Among the consequences of this development are its effects on the roughly 100,000 Bagyeli “Pygmies” who live in the region. Construction of the pipeline will entail forced resettlement as the animals the Bagyeli hunt are driven away, the land they live on is destroyed, and their groundwater is contaminated. The Bagyeli maintain that they were not properly informed or consulted at the project’s outset.

In December 2014, when the Democrats still controlled the Senate, then Chair of the Senate Foreign Relations Committee Robert Menendez, together with then Chair of the Environment and Public Works (EPW) Committee and Senator Barbara Boxer as well as EPW member Senator Edward Markey wrote a letter to Treasury Secretary Jacob Lew about the World Bank’s flawed consultation process and undermining of safeguards.

The senators warned that the Bank plans to replace existing environmental and social safeguards with weaker mechanisms for transparency, oversight, and accountability and to eliminate essential protections for biodiversity, forest-dependent peoples and communities displaced by Bank projects.

While applauding the World Bank for adding language on labor fairness, climate change, the rights of persons with disabilities and the displacement of indigenous peoples, the senators’ greatest concern is a new process that moves away from the fulfillment of safegard requirements before Board approval of a loan with increased monitoring of environmental and social impacts after the disbursement of funds.

The senators warned the World Bank plans to reduce current due diligence requirements, and eliminate the requirement to allow affected communities to provide input on the environmental impact assessment of projects with significant impacts prior to project appraisal.

The World Bank’s new draft policy would “introduce narrow labor standards, excluding third party contractors, collective bargaining, freedom of association,” the senators warned. It would “reduce access by affected communities to the Bank’s Inspection Panel, and hamper the Panel’s work.”

protest

A heated discussion between Pakistani activists and World Bank representatives. The strikers demanded restitution for the thousands of people harmed by the World Bank’s large dam projects, Islamabad, 2006. (Photo courtesy ActionAid Pakistan)

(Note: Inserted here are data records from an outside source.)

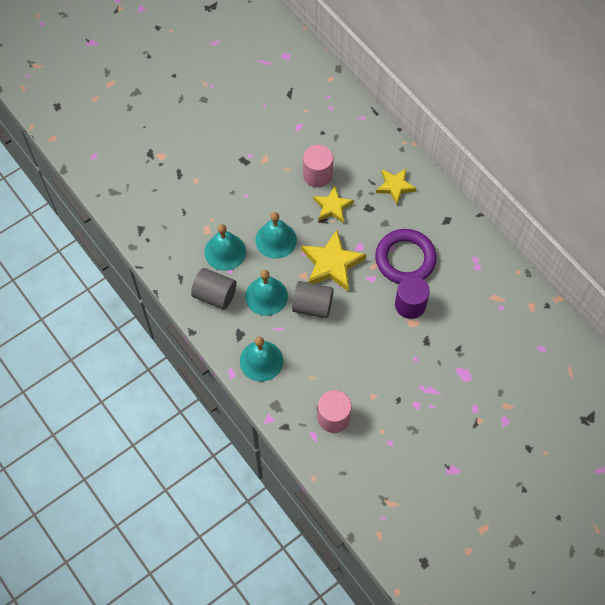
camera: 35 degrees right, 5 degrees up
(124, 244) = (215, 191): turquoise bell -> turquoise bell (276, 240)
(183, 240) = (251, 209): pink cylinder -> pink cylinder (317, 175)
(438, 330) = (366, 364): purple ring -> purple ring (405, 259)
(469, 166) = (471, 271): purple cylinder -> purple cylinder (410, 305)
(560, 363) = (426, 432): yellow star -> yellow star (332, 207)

The policy falls short of international law and best practices pertaining to indigenous peoples, human rights, labor, gender, financial intermediaries, subprojects, and climate change,” the senators warned in their letter to Secretary Lew.

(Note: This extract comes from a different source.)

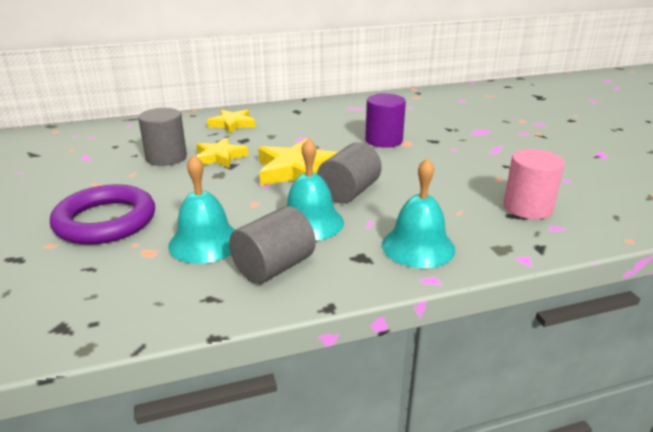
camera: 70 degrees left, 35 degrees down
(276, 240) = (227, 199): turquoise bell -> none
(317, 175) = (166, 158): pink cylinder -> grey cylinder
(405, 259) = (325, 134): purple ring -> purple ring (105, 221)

Even another multilateral bank criticized the World Bank’s draft policy. The Asian Development Bank’s Independent Evaluation Division identified the proposed draft World Bank safeguards as “aspirational” measures which “could dilute the strength of social and environmental protections” and called for “continued use of a requirements-based safeguards system.”

Pieter Jansen of the Dutch organization Both Ends, “We in Europe share the U.S. Senate concern that the World Bank’s proposed safeguards fall short of international law on human rights, and are neither in accordance with the Charter of Fundamental Rights of the European Union, the principles guiding EU external action, nor the implementation of international environmental agreements to which the EU is a party, including biodiversity commitments.”

“We applaud the U.S. initiative,” said Korinna Horta of German NGO Urgewald. “Together with efforts in Germany and elsewhere, we hope that it will make human rights due diligence a matter of routine at the World Bank and consequently in global financial decision-making.”

“The Appropriations bill is an unmistakable message to the Bank from its largest contributor that development must not come at the expense of human rights,” said David Pred of Inclusive Development International. “We hope this Congressional action will stop the race to the bottom that the World Bank unleashed when it proposed abandoning its 30-year commitment to do no harm.”

The World Bank has extended the consultation period to allow for one more round of consultations, which will have to take the requirements of the 2015 Omnibus Appropriations bill into account.